Datasets 模块

Data loading, saving, and format handling.

class datastudio.datasets.StandardDataLoader[source]

Bases: object

Dataset loader with LMDB image caching and checkpoint resume.

Supports automatic format detection, parallel image loading, adaptive batch sizing, and item-level checkpoint for resumable processing.

Example:

loader = StandardDataLoader(
    data_root='/data/datasets',
    dataset={'file_path': 'train.jsonl'},
    batch_size=32,
    logger=logger,
)
for batch in loader:
    process(batch)
__init__(data_root, dataset, batch_size, parallel_loading=True, num_workers=256, logger=None, cache_dir='~/cache/images_lmdb_sharded', lmdb_num_shards=32, lmdb_map_size_per_shard=1099511627776, lmdb_readonly=False, lmdb_lock=False, resize_image=True, resize_image_size=1024, use_image=True, use_lmdb_cache=True, adjust_batch_size=True, checkpoint_manager=None, **kwargs)[source]
get_name()[source]

Get the dataset name.

Return type:

str

has_checkpoint()[source]

Check if this dataloader has checkpoint tracking enabled and has progress.

Return type:

bool

is_completed()[source]

Check if this dataloader has been fully processed.

Return type:

bool

is_empty()[source]

Check if there are no items to process.

Return type:

bool

update_checkpoint()[source]

Update checkpoint with current progress.

Return type:

None

class datastudio.datasets.StandardDataSaver[source]

Bases: object

Dataset saver that groups output by source and tracks statistics.

Output directory structure:

output_dir/
├── source1/
│   ├── file1.json
│   └── rejected/
│       └── file1.json
├── source2/
│   └── file2.jsonl
└── config.yaml
__init__(output_dir, dataset, logger, save_yaml_config=False, save_yaml_name=None, incremental_save_threshold=8192)[source]

Initialize the data saver.

········

◆ EXERCISES:
#1 In the datasets module documentation, what default value does the StandardDataLoader constructor give to num_workers?
#2 For each statement, say yes or no depending on whether the datasets module documentation supports it, and quote the deciding words. (a) StandardDataSaver groups its output by source. (b) The update_checkpoint method returns a bool. (c) In the StandardDataLoader constructor, resize_image_size defaults to 512.
#3 Extend the datasets module documentation from its last line, in the same style.
Nothing in the listing is needed here.

········

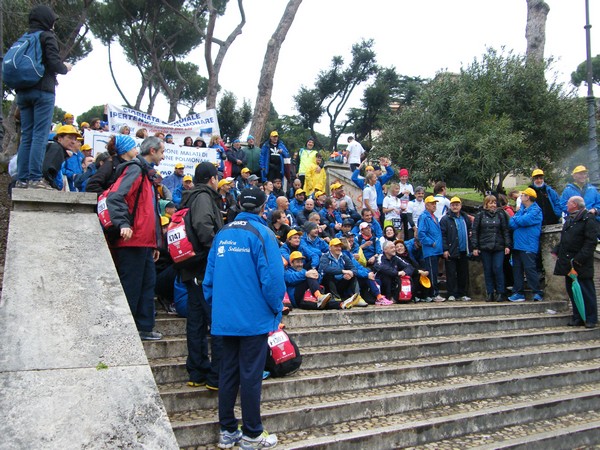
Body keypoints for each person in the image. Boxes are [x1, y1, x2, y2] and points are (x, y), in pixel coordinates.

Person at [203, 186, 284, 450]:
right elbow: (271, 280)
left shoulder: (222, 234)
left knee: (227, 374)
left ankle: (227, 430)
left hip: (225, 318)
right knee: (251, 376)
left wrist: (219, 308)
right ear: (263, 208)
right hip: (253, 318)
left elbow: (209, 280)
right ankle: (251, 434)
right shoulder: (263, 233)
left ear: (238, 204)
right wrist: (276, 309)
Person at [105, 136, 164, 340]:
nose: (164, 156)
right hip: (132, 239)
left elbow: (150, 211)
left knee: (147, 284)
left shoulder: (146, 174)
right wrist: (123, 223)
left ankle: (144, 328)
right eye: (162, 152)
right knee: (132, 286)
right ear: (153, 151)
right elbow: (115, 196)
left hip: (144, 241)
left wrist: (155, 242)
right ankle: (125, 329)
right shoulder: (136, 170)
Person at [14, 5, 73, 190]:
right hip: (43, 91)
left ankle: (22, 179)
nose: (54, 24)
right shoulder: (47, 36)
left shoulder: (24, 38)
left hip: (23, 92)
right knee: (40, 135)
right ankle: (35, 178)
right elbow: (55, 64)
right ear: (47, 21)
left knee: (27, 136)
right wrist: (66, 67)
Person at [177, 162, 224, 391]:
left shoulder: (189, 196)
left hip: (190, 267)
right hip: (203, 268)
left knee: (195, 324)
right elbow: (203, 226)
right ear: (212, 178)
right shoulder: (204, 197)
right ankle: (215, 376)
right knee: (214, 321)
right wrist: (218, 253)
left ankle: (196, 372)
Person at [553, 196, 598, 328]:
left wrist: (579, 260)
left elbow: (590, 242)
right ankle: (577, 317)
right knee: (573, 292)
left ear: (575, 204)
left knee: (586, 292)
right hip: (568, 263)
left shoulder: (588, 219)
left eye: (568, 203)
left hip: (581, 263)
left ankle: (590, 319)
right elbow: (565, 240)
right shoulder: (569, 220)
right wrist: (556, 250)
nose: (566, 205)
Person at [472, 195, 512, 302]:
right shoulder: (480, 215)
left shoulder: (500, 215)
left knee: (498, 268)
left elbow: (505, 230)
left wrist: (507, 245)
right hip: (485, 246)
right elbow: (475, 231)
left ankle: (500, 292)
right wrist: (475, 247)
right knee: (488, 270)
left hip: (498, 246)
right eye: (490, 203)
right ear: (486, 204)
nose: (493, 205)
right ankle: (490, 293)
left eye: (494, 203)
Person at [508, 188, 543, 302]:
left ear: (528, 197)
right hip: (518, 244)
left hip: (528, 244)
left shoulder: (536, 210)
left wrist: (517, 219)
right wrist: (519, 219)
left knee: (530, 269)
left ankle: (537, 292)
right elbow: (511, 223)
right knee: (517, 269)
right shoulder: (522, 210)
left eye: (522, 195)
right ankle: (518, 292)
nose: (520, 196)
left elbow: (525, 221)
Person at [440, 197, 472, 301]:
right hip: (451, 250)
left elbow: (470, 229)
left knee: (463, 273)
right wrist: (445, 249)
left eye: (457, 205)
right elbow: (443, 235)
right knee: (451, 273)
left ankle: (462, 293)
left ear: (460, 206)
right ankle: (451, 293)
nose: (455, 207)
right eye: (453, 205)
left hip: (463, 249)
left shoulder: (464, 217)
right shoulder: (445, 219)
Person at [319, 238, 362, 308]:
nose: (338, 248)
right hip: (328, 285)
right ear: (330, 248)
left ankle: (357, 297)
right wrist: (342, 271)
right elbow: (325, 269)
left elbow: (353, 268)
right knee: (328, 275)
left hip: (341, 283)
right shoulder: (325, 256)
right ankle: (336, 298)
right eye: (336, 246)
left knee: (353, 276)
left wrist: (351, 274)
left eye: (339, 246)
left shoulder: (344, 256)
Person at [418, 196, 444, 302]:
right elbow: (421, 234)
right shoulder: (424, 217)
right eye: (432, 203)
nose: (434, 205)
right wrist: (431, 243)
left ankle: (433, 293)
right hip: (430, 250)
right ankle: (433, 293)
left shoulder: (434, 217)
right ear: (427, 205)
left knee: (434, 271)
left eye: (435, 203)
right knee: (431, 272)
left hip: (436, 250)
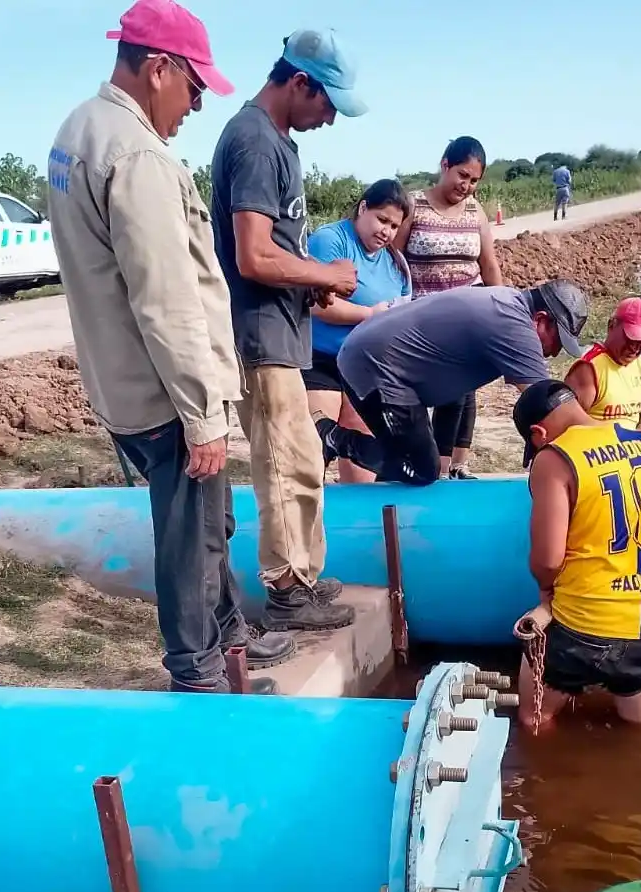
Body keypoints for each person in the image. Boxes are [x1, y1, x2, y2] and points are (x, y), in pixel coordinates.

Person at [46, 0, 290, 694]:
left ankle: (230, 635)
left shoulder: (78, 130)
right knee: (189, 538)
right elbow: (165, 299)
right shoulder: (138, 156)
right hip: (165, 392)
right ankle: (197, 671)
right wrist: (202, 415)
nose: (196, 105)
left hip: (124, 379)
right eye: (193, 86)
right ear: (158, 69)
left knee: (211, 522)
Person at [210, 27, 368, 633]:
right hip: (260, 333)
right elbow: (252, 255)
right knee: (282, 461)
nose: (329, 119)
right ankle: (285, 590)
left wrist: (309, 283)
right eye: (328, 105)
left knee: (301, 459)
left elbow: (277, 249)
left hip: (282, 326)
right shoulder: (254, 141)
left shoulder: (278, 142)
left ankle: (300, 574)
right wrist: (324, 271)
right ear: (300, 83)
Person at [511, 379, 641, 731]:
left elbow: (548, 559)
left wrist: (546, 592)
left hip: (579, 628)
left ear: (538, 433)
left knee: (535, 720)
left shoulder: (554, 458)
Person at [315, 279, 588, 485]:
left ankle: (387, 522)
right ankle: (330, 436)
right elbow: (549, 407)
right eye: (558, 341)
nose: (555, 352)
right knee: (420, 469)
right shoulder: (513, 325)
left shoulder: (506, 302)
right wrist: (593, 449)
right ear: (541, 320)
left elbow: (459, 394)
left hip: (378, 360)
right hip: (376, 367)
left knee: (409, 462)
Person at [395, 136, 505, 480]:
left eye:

········

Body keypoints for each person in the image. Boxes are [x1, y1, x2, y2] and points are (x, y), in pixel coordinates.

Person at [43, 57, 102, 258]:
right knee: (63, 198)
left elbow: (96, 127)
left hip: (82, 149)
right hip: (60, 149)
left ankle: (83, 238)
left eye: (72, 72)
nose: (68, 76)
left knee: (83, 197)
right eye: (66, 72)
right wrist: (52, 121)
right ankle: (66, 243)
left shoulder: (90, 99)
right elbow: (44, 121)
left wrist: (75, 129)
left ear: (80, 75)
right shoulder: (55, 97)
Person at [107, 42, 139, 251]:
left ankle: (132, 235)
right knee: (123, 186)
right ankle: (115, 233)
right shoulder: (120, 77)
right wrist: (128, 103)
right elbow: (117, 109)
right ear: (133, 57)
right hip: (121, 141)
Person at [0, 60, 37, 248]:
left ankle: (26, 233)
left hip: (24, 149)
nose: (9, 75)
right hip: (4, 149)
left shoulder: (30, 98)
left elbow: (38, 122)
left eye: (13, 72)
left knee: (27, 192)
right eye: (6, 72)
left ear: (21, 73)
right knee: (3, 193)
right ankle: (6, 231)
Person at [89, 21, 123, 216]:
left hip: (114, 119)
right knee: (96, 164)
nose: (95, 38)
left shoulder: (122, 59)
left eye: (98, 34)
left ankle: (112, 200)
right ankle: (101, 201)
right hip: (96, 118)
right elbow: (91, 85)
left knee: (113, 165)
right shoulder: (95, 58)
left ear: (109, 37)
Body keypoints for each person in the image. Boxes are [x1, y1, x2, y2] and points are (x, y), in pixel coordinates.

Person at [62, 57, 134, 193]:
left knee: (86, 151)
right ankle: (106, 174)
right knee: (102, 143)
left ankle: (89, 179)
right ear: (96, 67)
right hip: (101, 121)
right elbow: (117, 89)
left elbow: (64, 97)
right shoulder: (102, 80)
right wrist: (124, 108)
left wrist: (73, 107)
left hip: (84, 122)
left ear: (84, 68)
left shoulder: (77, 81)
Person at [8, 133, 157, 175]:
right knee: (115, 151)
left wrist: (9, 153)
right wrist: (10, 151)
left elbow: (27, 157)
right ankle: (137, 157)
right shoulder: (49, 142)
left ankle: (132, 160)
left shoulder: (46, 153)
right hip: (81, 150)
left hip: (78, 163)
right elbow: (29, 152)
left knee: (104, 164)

········

◆ RESULTS FOR THE EXERCISE:
#1 256

#2
(a) Yes: "Dataset saver that groups output by source and tracks statistics."
(b) No: its return type is "None".
(c) No: "resize_image_size=1024".

#3
Parameters:
  • output_dir (str) – Output directory path.

  • dataset (str) – Original dataset YAML path.

  • logger – Logger instance.

  • save_yaml_config (bool) – Whether to save YAML config.

  • save_yaml_name (str) – YAML config file name.

  • incremental_save_threshold (int) – Number of items before triggering incremental save.

clean()[source]

Clear data buffers.

has_processed(dataset)[source]

Check if dataset has already been processed.

Return type:

bool

incremental_save()[source]

Incrementally save data if threshold is reached.

This enables item-level resume by saving progress periodically without waiting for the entire file to be processed.

save()[source]

Save accumulated data to disk.

save_yaml()[source]

Save YAML config and statistics.

class datastudio.datasets.FormatRegistry[source]

Bases: object

Registry for data format handlers with automatic schema conversion.

Detects file format by extension, converts between conversations and messages schemas automatically, and preserves original schema metadata for round-trip fidelity.

classmethod get(file_path)[source]

Get format handler instance based on file extension.

Parameters:

file_path (str) – Path to data file.

Returns:

Format handler instance.

Return type:

BaseFormat

Raises:

ValueError – If file extension is not supported.

classmethod load(file_path, add_source_file=True, remove_rejected=True, auto_normalize=True)[source]

Load data from file.

Parameters:
  • file_path (str) – Path to data file.

  • add_source_file (bool) – Whether to add ‘file_path’ field to each item.

  • remove_rejected (bool) – Whether to remove ‘filtered’/’rejected’ fields.

  • auto_normalize (bool) – Whether to auto-convert to standard schema (default: True). Original schema is stored in ‘_original_schema’ for round-trip.

Returns:

List of data dictionaries in standard schema.

Return type:

list

Note

This method modifies the loaded data items in place by: - Converting to standard schema if auto_normalize=True - Adding ‘file_path’ field if add_source_file=True - Removing ‘filtered’ and ‘rejected’ fields if remove_rejected=True

If you need to preserve the original data, make a deep copy after loading.

classmethod register(format_class)[source]

Register a format handler (decorator).

Parameters:

format_class – Format class to register.

Returns:

The registered format class.

classmethod save(data, file_path, auto_denormalize=True, **kwargs)[source]

Save data to file.

Parameters:
  • data (list) – List of data dictionaries.

  • file_path (str) – Output file path.

  • auto_denormalize (bool) – Whether to auto-convert back to original schema (default: True).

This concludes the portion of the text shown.